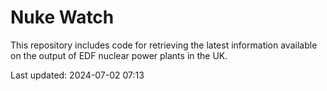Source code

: # Nuke Watch

This repository includes code for retrieving the latest information available on the output of EDF nuclear power plants in the UK.

Last updated: 2024-07-02 07:13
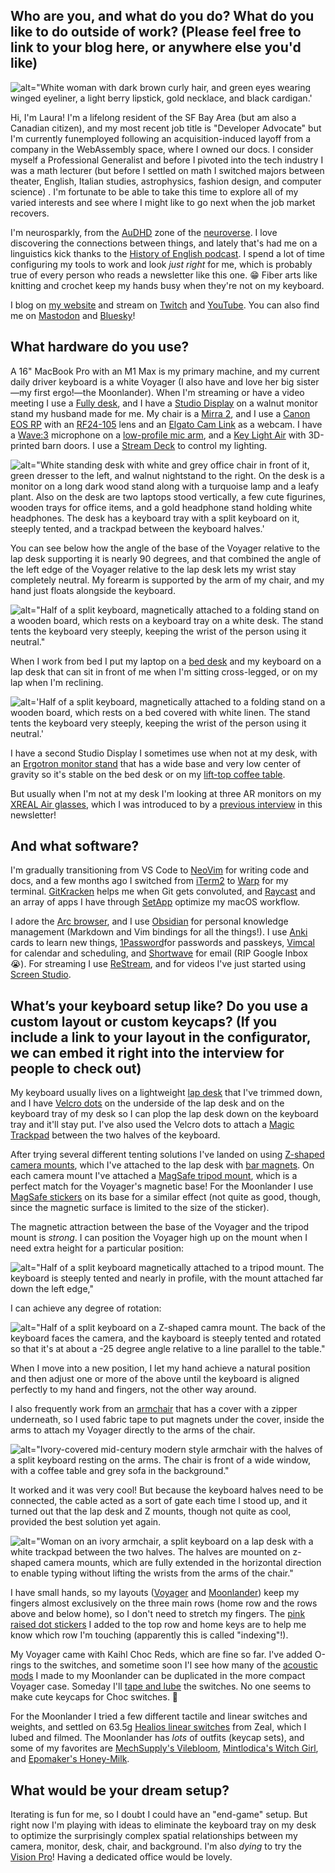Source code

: ## Who are you, and what do you do? What do you like to do outside of work? (Please feel free to link to your blog here, or anywhere else you'd like)

![alt="White woman with dark brown curly hair, and green eyes wearing winged eyeliner, a light berry lipstick, gold necklace, and black cardigan.'](me.png)

Hi, I'm Laura! I'm a lifelong resident of the SF Bay Area (but am also a Canadian citizen), and my most recent job title is "Developer Advocate" but I'm currently funemployed following an acquisition-induced layoff from a company in the WebAssembly space, where I owned our docs. I consider myself a Professional Generalist and before I pivoted into the tech industry I was a math lecturer (but before I settled on math I switched majors between theater, English, Italian studies, astrophysics, fashion design, and computer science) . I'm fortunate to be able to take this time to explore all of my varied interests and see where I might like to go next when the job market recovers.

I'm neurosparkly, from the [AuDHD](https://embrace-autism.com/autistic-and-adhd-traits/) zone of the [neuroverse](https://www.lauralangdon.io/blog/the-neuroverse/). I love discovering the connections between things, and lately that's had me on a linguistics kick thanks to the [History of English podcast](https://historyofenglishpodcast.com/). I spend a lot of time configuring my tools to work and look *just right* for me, which is probably true of every person who reads a newsletter like this one. 😁 Fiber arts like knitting and crochet keep my hands busy when they're not on my keyboard.

I blog on [my website](https://lauralangdon.io) and stream on [Twitch](https://www.twitch.tv/LauraLangdon) and [YouTube](https://youtube.com/@Laura-Langdon). You can also find me on [Mastodon](https://hachyderm.io/@LauraLangdon) and [Bluesky](https://bsky.app/profile/lauralangdon.io)!

## What hardware do you use?

A 16" MacBook Pro with an M1 Max is my primary machine, and my current daily driver keyboard is a white Voyager (I also have and love her big sister—my first ergo!—the Moonlander). When I'm streaming or have a video meeting I use a [Fully desk](https://store.hermanmiller.com/brands-fully?lang=en_US), and I have a [Studio Display](https://www.apple.com/studio-display/) on a walnut monitor stand my husband made for me. My chair is a [Mirra 2](https://www.hermanmiller.com/products/seating/office-chairs/mirra-2-chairs/), and I use a [Canon EOS RP](https://www.amazon.com/gp/product/B07N9KDCGV/ref=ppx_yo_dt_b_search_asin_title?ie=UTF8&psc=1) with an [RF24-105](https://www.amazon.com/gp/product/B084BKXDLD/ref=ppx_yo_dt_b_search_asin_title?ie=UTF8&psc=1) lens and an [Elgato Cam Link](https://www.elgato.com/us/en/p/cam-link-4k) as a webcam. I have a [Wave:3](https://www.elgato.com/us/en/p/wave-3-black) microphone on a [low-profile mic arm](https://www.elgato.com/us/en/p/wave-mic-arm-lp), and a [Key Light Air](https://www.elgato.com/us/en/p/key-light-air) with 3D-printed barn doors. I use a [Stream Deck](https://www.elgato.com/us/en/p/stream-deck-mk2-black) to control my lighting.

![alt="White standing desk with white and grey office chair in front of it, green dresser to the left, and walnut nightstand to the right. On the desk is a monitor on a long dark wood stand along with a turquoise lamp and a leafy plant. Also on the desk are two laptops stood vertically, a few cute figurines, wooden trays for office items, and a gold headphone stand holding white headphones. The desk has a keyboard tray with a split keyboard on it, steeply tented, and a trackpad between the keyboard halves.'](desk-setup.jpeg)

You can see below how the angle of the base of the Voyager relative to the lap desk supporting it is nearly 90 degrees, and that combined the angle of the left edge of the Voyager relative to the lap desk lets my wrist stay completely neutral. My forearm is supported by the arm of my chair, and my hand just floats alongside the keyboard.

![alt="Half of a split keyboard, magnetically attached to a folding stand on a wooden board, which rests on a keyboard tray on a white desk. The stand tents the keyboard very steeply, keeping the wrist of the person using it neutral."](keyboard-and-chair.jpeg)

When I work from bed I put my laptop on a [bed desk](https://www.amazon.com/gp/product/B08T5ZKWCP/ref=ppx_yo_dt_b_search_asin_title?ie=UTF8&psc=1) and my keyboard on a lap desk that can sit in front of me when I'm sitting cross-legged, or on my lap when I'm reclining.

![alt='Half of a split keyboard, magnetically attached to a folding stand on a wooden board, which rests on a bed covered with white linen. The stand tents the keyboard very steeply, keeping the wrist of the person using it neutral.'](keyboard-on-bed.jpeg)

I have a second Studio Display I sometimes use when not at my desk, with an [Ergotron monitor stand](https://www.amazon.com/gp/product/B00HQA1BRS/ref=ppx_yo_dt_b_search_asin_title?ie=UTF8&psc=1) that has a wide base and very low center of gravity so it's stable on the bed desk or on my [lift-top coffee table](https://havenly.com/products/details/Denson-Melamine-Veneer-Wood-Hidden-Storage-Lift-Top-Coffee-Table-Wayfair-71137005).

But usually when I'm not at my desk I'm looking at three AR monitors on my [XREAL Air glasses](https://www.xreal.com/air), which I was introduced to by a [previous interview](https://people.zsa.io/andrew-thompson/) in this newsletter!

## And what software?

I'm gradually transitioning from VS Code to [NeoVim](https://nvchad.com/) for writing code and docs, and a few months ago I switched from [iTerm2](https://iterm2.com/) to [Warp](https://warp.dev) for my terminal. [GitKracken](https://www.gitkraken.com/) helps me when Git gets convoluted, and [Raycast](https://www.raycast.com/) and an array of apps I have through [SetApp](https://setapp.com/) optimize my macOS workflow.

I adore the [Arc browser](https://arc.net/), and I use [Obsidian](https://obsidian.md/) for personal knowledge management (Markdown and Vim bindings for all the things!). I use [Anki](https://obsidian.md/) cards to learn new things, [1Password](https://1password.com/ )for passwords and passkeys, [Vimcal](https://www.vimcal.com/) for calendar and scheduling, and [Shortwave](https://www.shortwave.com/) for email (RIP Google Inbox 😭). For streaming I use [ReStream](https://restream.io/login?continue=https://app.restream.io/home), and for videos I've just started using [Screen Studio](https://www.screen.studio/).

## What’s your keyboard setup like? Do you use a custom layout or custom keycaps? (If you include a link to your layout in the configurator, we can embed it right into the interview for people to check out)

My keyboard usually lives on a lightweight [lap desk](https://www.amazon.com/gp/product/B019J91KIS?th=1) that I've trimmed down, and I have [Velcro dots](https://www.amazon.com/gp/product/B00GUZK4I2/ref=ppx_yo_dt_b_search_asin_title?ie=UTF8&psc=1) on the underside of the lap desk and on the keyboard tray of my desk so I can plop the lap desk down on the keyboard tray and it'll stay put. I've also used the Velcro dots to attach a [Magic Trackpad](https://www.apple.com/shop/product/MK2D3AM/A/magic-trackpad-white-multi-touch-surface) between the two halves of the keyboard.

After trying several different tenting solutions I've landed on using [Z-shaped camera mounts](https://www.amazon.com/gp/product/B07MHJ2TL6/ref=ppx_yo_dt_b_search_asin_title?ie=UTF8&psc=1), which I've attached to the lap desk with [bar magnets](https://www.amazon.com/gp/product/B08L3FVFFZ/ref=ppx_yo_dt_b_search_asin_title?ie=UTF8&psc=1). On each camera mount I've attached a [MagSafe tripod mount](https://www.amazon.com/gp/product/B0BPLW4ZTZ/ref=ppx_yo_dt_b_search_asin_title?ie=UTF8&psc=1), which is a perfect match for the Voyager's magnetic base! For the Moonlander I use [MagSafe stickers](https://www.amazon.com/Adhesive-Wireless-Converter-Accessories-Rectangle/dp/B09WRS2TGJ/ref=sr_1_3?crid=164D4ULV0DJ00&keywords=magsafe+stickers&qid=1698283791&sprefix=round+keycaps%2Caps%2C169&sr=8-3) on its base for a similar effect (not quite as good, though, since the magnetic surface is limited to the size of the sticker).

The magnetic attraction between the base of the Voyager and the tripod mount is *strong*. I can position the Voyager high up on the mount when I need extra height for a particular position:

![alt="Half of a split keyboard magnetically attached to a tripod mount. The keyboard is steeply tented and nearly in profile, with the mount attached far down the left edge,"](height.jpeg)

 I can achieve any degree of rotation:

![alt="Half of a split keyboard on a Z-shaped camra mount. The back of the keyboard faces the camera, and the kayboard is steeply tented and rotated so that it's at about a -25 degree angle relative to a line parallel to the table."](rotation.jpeg)

When I move into a new position, I let my hand achieve a natural position and then adjust one or more of the above until the keyboard is aligned perfectly to my hand and fingers, not the other way around.

I also frequently work from an [armchair](https://www.amazon.com/gp/product/B0B1HNR329/ref=ppx_yo_dt_b_search_asin_title?ie=UTF8&psc=1) that has a cover with a zipper underneath, so I used fabric tape to put magnets under the cover, inside the arms to attach my Voyager directly to the arms of the chair.

![alt="Ivory-covered mid-century modern style armchair with the halves of a split keyboard resting on the arms. The chair is front of a wide window, with a coffee table and grey sofa in the background."](chair-no-board.jpeg)

It worked and it was very cool! But because the keyboard halves need to be connected, the cable acted as a sort of gate each time I stood up, and it turned out that the lap desk and Z mounts, though not quite as cool, provided the best solution yet again.

![alt="Woman on an ivory armchair, a split keyboard on a lap desk with a white trackpad between the two halves. The halves are mounted on z-shaped camera mounts, which are fully extended in the horizontal direction to enable typing without lifting the wrists from the arms of the chair."](chair-with-board.jpeg)

I have small hands, so my layouts ([Voyager](https://configure.zsa.io/voyager/layouts/VjK4J/latest/0) and [Moonlander](https://configure.zsa.io/moonlander/layouts/j99vd/latest/0)) keep my fingers almost exclusively on the three main rows (home row and the rows above and below home), so I don't need to stretch my fingers. The [pink raised dot stickers](https://www.amazon.com/gp/product/B087CSZYH2/ref=ppx_yo_dt_b_search_asin_title?ie=UTF8&psc=1) I added to the top row and home keys are to help me know which row I'm touching (apparently this is called "indexing"!).

My Voyager came with Kaihl Choc Reds, which are fine so far. I've added O-rings to the switches, and sometime soon I'l see how many of the [acoustic mods](https://www.reddit.com/r/ergodox/comments/vwo6z6/ergodox_acoustics_and_how_i_did_improve_them/ifvlzkw/?utm_source=share&utm_medium=web3x&utm_name=web3xcss&utm_term=1&utm_content=share_button) I made to my Moonlander can be duplicated in the more compact Voyager case. Someday I'll [tape and lube](https://www.youtube.com/watch?v=3YBNRXRXG0w&t=285s&pp=ygUPY2hvYyBzd2l0Y2ggbW9k) the switches. No one seems to make cute keycaps for Choc switches. 🤔

For the Moonlander I tried a few different tactile and linear switches and weights, and settled on 63.5g [Healios linear switches](https://zealpc.net/collections/switches/products/healio?variant=13159117717567) from Zeal, which I lubed and filmed. The Moonlander has *lots* of outfits (keycap sets), and some of my favorites are [MechSupply's Vilebloom](http://www.mechsupply.co.uk/product/dsa-vilebloom), [Mintlodica's Witch Girl](https://mintlodica.com/products/dsa-witch-girl-keycaps), and [Epomaker's Honey-Milk](https://www.amazon.com/EPOMAKER-Honey-Milk-Sublimation-Mechanical-Compatible/dp/B09D3KRTJX).

## What would be your dream setup?

Iterating is fun for me, so I doubt I could have an "end-game" setup. But right now I'm playing with ideas to eliminate the keyboard tray on my desk to optimize the surprisingly complex spatial relationships between my camera, monitor, desk, chair, and background. I'm also *dying* to try the [Vision Pro](https://www.apple.com/apple-vision-pro/)! Having a dedicated office would be lovely.
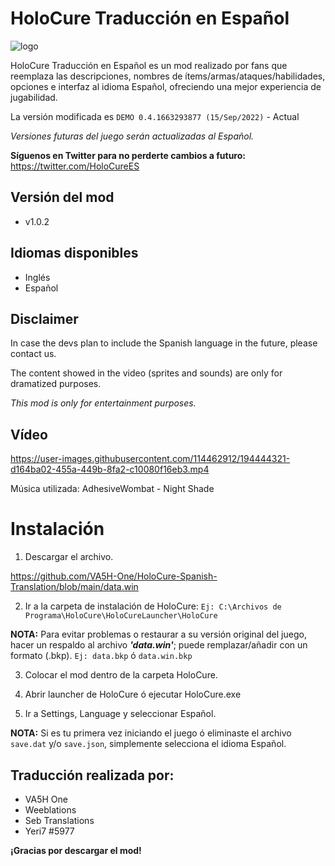 # HoloCure Traducción en Español
![logo](https://user-images.githubusercontent.com/114462912/194187902-3f244505-00e2-4fa9-a73a-b905f7f5d6eb.png)

HoloCure Traducción en Español es un mod realizado por fans que reemplaza las descripciones, nombres de ítems/armas/ataques/habilidades, opciones e interfaz al idioma Español, ofreciendo una mejor experiencia de jugabilidad.

La versión modificada es `DEMO 0.4.1663293877 (15/Sep/2022)` - Actual

*Versiones futuras del juego serán actualizadas al Español.*

**Síguenos en Twitter para no perderte cambios a futuro:** https://twitter.com/HoloCureES

## Versión del mod
- v1.0.2

## Idiomas disponibles
- Inglés
- Español

## Disclaimer
In case the devs plan to include the Spanish language in the future, please contact us.

The content showed in the video (sprites and sounds) are only for dramatized purposes.

*This mod is only for entertainment purposes.*

## Vídeo
https://user-images.githubusercontent.com/114462912/194444321-d164ba02-455a-449b-8fa2-c10080f16eb3.mp4


Música utilizada: AdhesiveWombat - Night Shade

# Instalación
1. Descargar el archivo.

https://github.com/VA5H-One/HoloCure-Spanish-Translation/blob/main/data.win

2. Ir a la carpeta de instalación de HoloCure:
`Ej: C:\Archivos de Programa\HoloCure\HoloCureLauncher\HoloCure`

**NOTA:** Para evitar problemas o restaurar a su versión original del juego, hacer un respaldo al archivo **_'data.win'_**; puede remplazar/añadir con un formato (.bkp).
`Ej: data.bkp` ó `data.win.bkp`

3. Colocar el mod dentro de la carpeta HoloCure.

4. Abrir launcher de HoloCure ó ejecutar HoloCure.exe

5. Ir a Settings, Language y seleccionar Español.

**NOTA:** Si es tu primera vez iniciando el juego ó eliminaste el archivo `save.dat` y/o `save.json`, simplemente selecciona el idioma Español.


## Traducción realizada por:
- VA5H One
- Weeblations
- Seb Translations
- Yeri7 #5977

**¡Gracias por descargar el mod!**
****************************************
Description of the task: Leave the pictures out and repeat exactly the lines from the beginning of the records to the line bearing "Hi, I'm Laura!", both ends counted.

Result:
Source code

: # Nuke Watch

This repository includes code for retrieving the latest information available on the output of EDF nuclear power plants in the UK.

Last updated: 2024-07-02 07:13
Source code

: ## Who are you, and what do you do? What do you like to do outside of work? (Please feel free to link to your blog here, or anywhere else you'd like)

![alt="White woman with dark brown curly hair, and green eyes wearing winged eyeliner, a light berry lipstick, gold necklace, and black cardigan.'](me.png)

Hi, I'm Laura! I'm a lifelong resident of the SF Bay Area (but am also a Canadian citizen), and my most recent job title is "Developer Advocate" but I'm currently funemployed following an acquisition-induced layoff from a company in the WebAssembly space, where I owned our docs. I consider myself a Professional Generalist and before I pivoted into the tech industry I was a math lecturer (but before I settled on math I switched majors between theater, English, Italian studies, astrophysics, fashion design, and computer science) . I'm fortunate to be able to take this time to explore all of my varied interests and see where I might like to go next when the job market recovers.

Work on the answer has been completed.